The Child Cancer Foundation aims to reduce the impact of cancer by offering services that ensure children and their families are supported, informed and remain connected at every stage of their journey.
In 1978 a group of concerned parents, together with health professionals, formed a small Auckland-based committee to look at the unique needs of children with cancer and their families. The Child Cancer Foundation is now a national organisation assisting more than 500 families nationwide – offering support in hospital, at home and in the community.
Every week in New Zealand three families are told the devastating news that their child has cancer. The Child Cancer Foundation is there for each child, and their family, from that terrible time of diagnosis, throughout treatment and beyond.

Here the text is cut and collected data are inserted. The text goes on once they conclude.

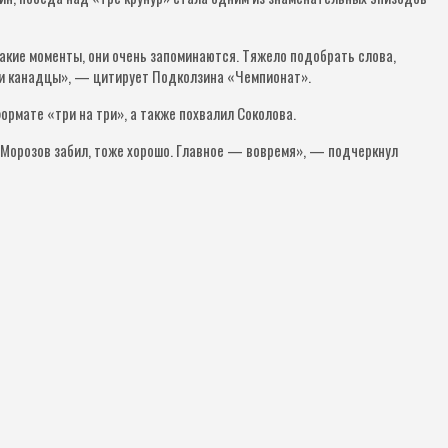
акие моменты, они очень запоминаются. Тяжело подобрать слова,
или канадцы», — цитирует Подколзина «Чемпионат».
рмате «три на три», а также похвалил Соколова.
ня Морозов забил, тоже хорошо. Главное — вовремя», — подчеркнул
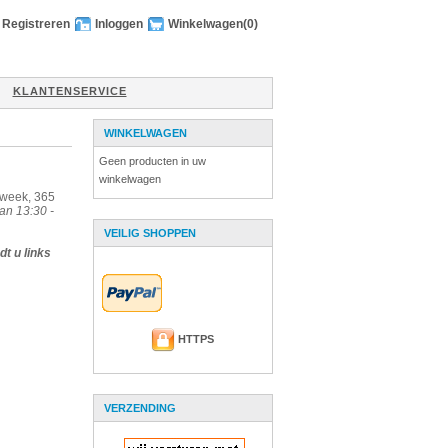
Registreren
Inloggen
Winkelwagen
(0)
KLANTENSERVICE
WINKELWAGEN
Geen producten in uw
winkelwagen
 week, 365
an 13:30 -
VEILIG SHOPPEN
t u links
HTTPS
VERZENDING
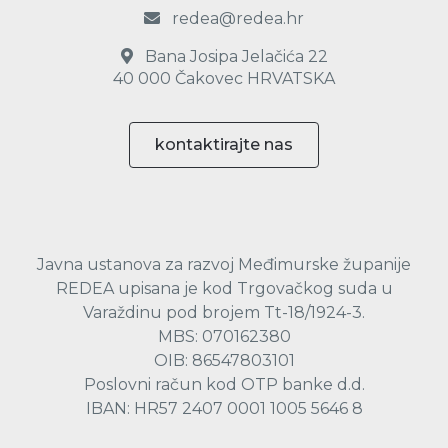
redea@redea.hr
Bana Josipa Jelačića 22
40 000 Čakovec HRVATSKA
kontaktirajte nas
Javna ustanova za razvoj Međimurske županije
REDEA upisana je kod Trgovačkog suda u
Varaždinu pod brojem Tt-18/1924-3.
MBS: 070162380
OIB: 86547803101
Poslovni račun kod OTP banke d.d.
IBAN: HR57 2407 0001 1005 5646 8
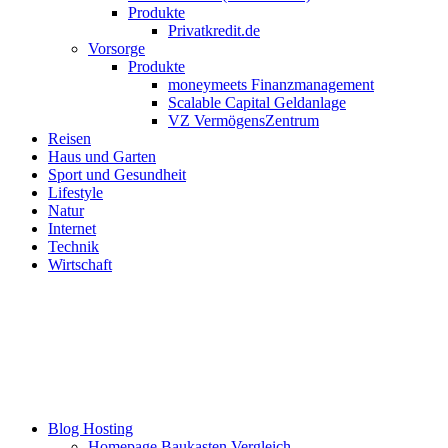
Produkte
Privatkredit.de
Vorsorge
Produkte
moneymeets Finanzmanagement
Scalable Capital Geldanlage
VZ VermögensZentrum
Reisen
Haus und Garten
Sport und Gesundheit
Lifestyle
Natur
Internet
Technik
Wirtschaft
Blog Hosting
Homepage Baukasten Vergleich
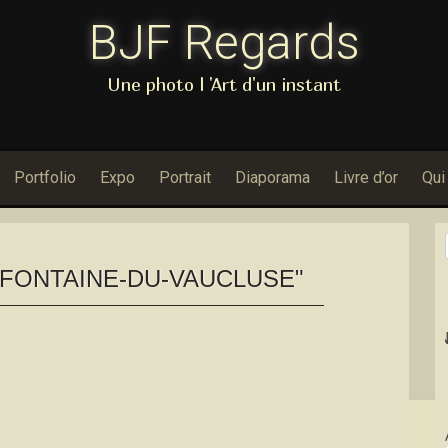
BJF Regards
Une photo l 'Art d'un instant
Portfolio
Expo
Portrait
Diaporama
Livre d’or
Qui
FONTAINE-DU-VAUCLUSE"
Dans Porfolio : Nouvel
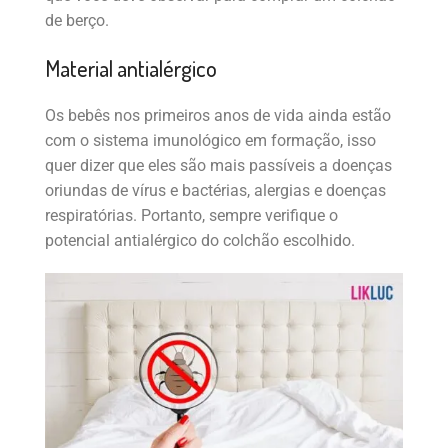
de berço.
Material antialérgico
Os bebês nos primeiros anos de vida ainda estão
com o sistema imunológico em formação, isso
quer dizer que eles são mais passíveis a doenças
oriundas de vírus e bactérias, alergias e doenças
respiratórias. Portanto, sempre verifique o
potencial antialérgico do colchão escolhido.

When a child is diagnosed with cancer it can be a stressful and expensive time for the whole family. Through our work we aim to build resilience in families by offering emotional, social, financial and practical support. Our assistance aims to reduce the financial impact of cancer, strengthen the family unit and help with achieving the best possible outcome for a child with cancer.
As no two families’ cancer experiences are the same, our Family Support team offer each family personalised and meaningful assistance as well as a shoulder to lean on when times are tough. With the help of our branch members (parents and volunteers) we also offer on-going support in local communities.
As a stand-alone charity that receives no direct funding from the government, we rely on the generosity of New Zealanders to help us deliver our support to children and their families when they need it most. Our services are funded through a variety of fundraising initiatives as well as the generosity of business partners, bequests, grants, donations and sponsorships.
The Child Cancer Foundation aims to meet the needs of each individual family, helping them to stay united and resilient throughout this often turbulent time.